The highest point in the park is Powder Hill. An observation tower sits atop the 1,350 foot hill allowing for an unobstructed panoramic view of the park. If you don’t love heights, I wouldn’t recommend going up here on an incredibly windy day like this day was. I didn’t blow off the deck, but I sure felt like I was going to.

The lake is visible in it’s entirety from this vantage point above the trees. Definitely worth the climb.

From the height of Powder Hill, we hopped back on the Ice Age Trail/orange trail and descended towards the lake.

As you get lower, a few small collections of water can be found along the trail. Possible kettles? Maybe just ponds. I’m no geologist.

Despite the alluring green and brown color of the water, Moxxi could not resist the siren song of the chance to get wet.

Planning to meet some family at the lake for fishing and a picnic, we didn’t hike all the way to the lake but returned to the campsite to drive there instead. From the lower part of the park, the hike back to the campsite was a small uphill climb. Again, nothing extreme.

The look of someone hopeful for more time in the water.

Arriving at the lake, you can expect a large parking lot, human beach areas, a dog beach area, shelters, and fishing piers. All activities were in full swing on this warm day despite the high winds.
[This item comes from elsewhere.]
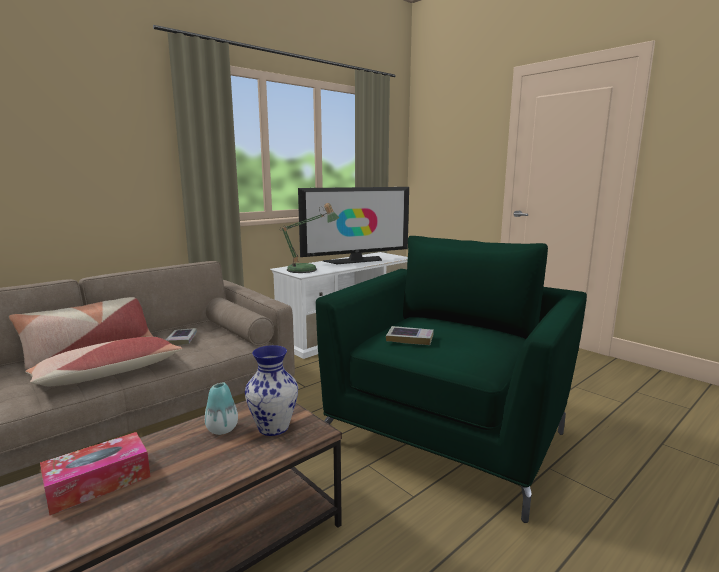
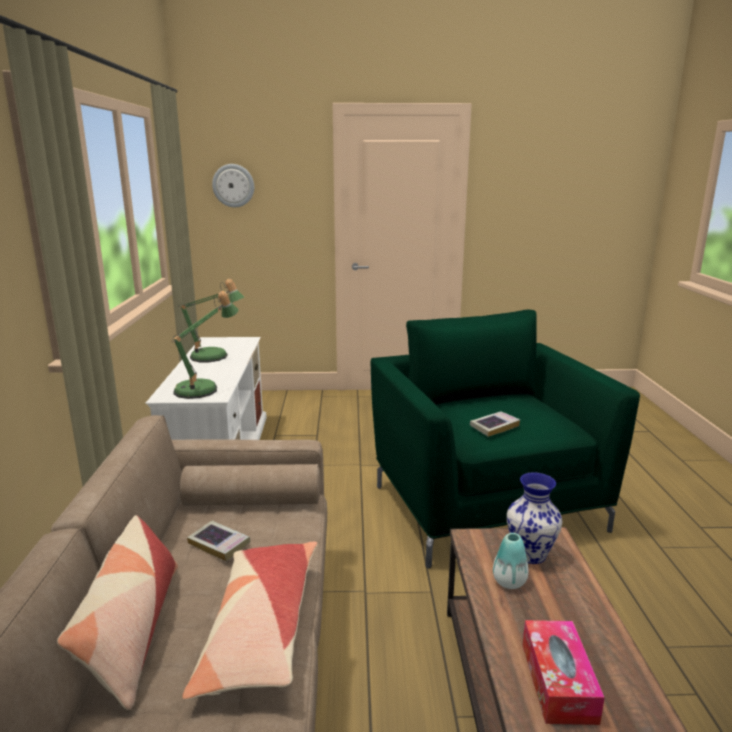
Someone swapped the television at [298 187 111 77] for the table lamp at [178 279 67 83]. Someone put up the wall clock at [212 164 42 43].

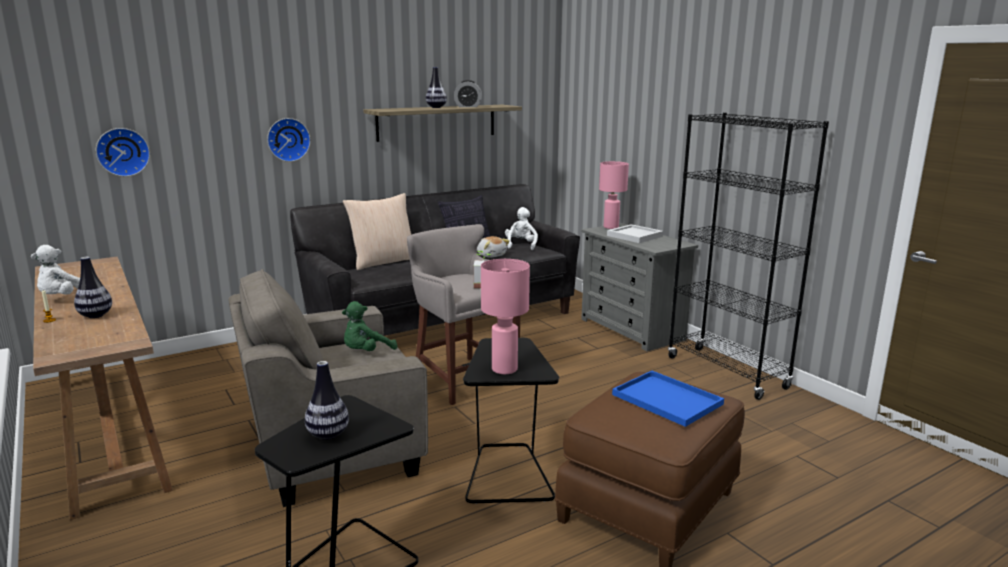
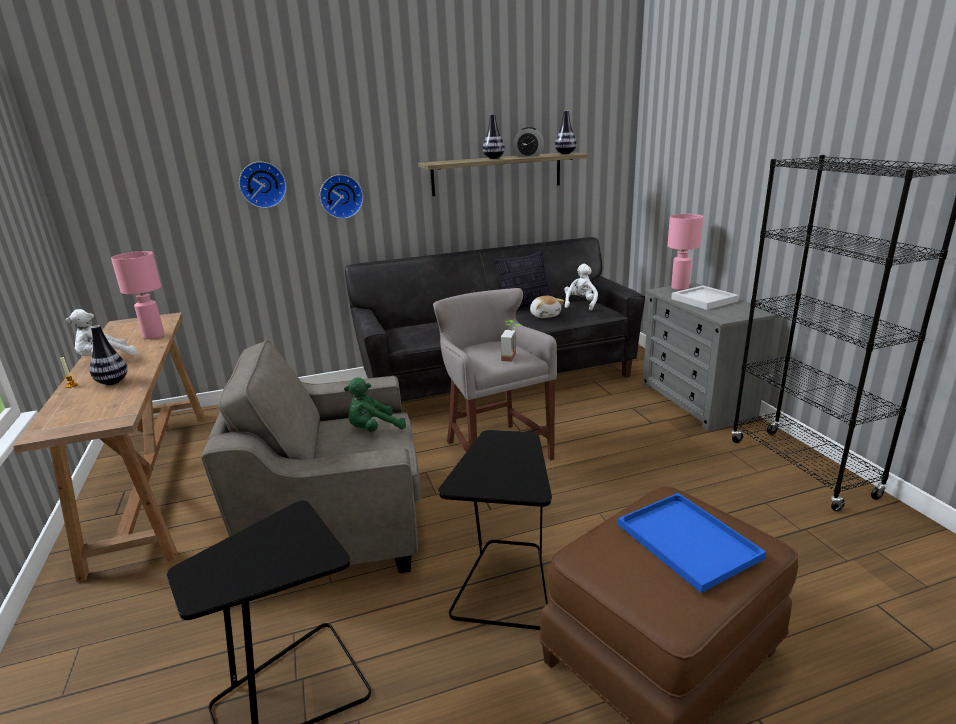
Someone carried the wall clock from [96 128 54 49] to [239 161 48 47]. Someone carried the vase from [305 361 44 79] to [555 111 22 43]. Someone took away the beige pillow at [343 193 68 77]. Someone carried the pink table lamp from [481 259 49 115] to [111 251 53 88].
I guess this was to be expected on such a nice spring weekend.

At the lake, some of the party engaged in fishing, or attempted fishing. I was just there for the snacks. This is a view of the lake from one of the fishing piers. The winds were making the lake especially choppy that day.

A small stream feeding into the larger lake. The early spring bright green color is always a hopeful sight.

Not having luck at the fishing pier, we made our way to the other side of the lake towards the dog beach. Luck was also in short supply on this side of the lake too. Too windy? Too cold? Who knows!

When the fish aren’t biting, you can still have fun in the water! That’s what Moxxi tells me, anyway. Carpe diem! Or carp diem in this case….because of the fish….they aren’t biting so you do something else to still have fun….you get it! It’s still a joke if you feel the need to explain it, right?

Anyway, overall this is a great park! Camping, hiking, fishing, swimming, watersports and other activities make it so there is something for everyone here. It’s very close proximity to a town makes it easy to pop in to a restaurant for breakfast or dinner if you choose, or allows you to feel remote enough to cook your own campfire meal. The most telling question, would I hike/camp here again? Absolutely.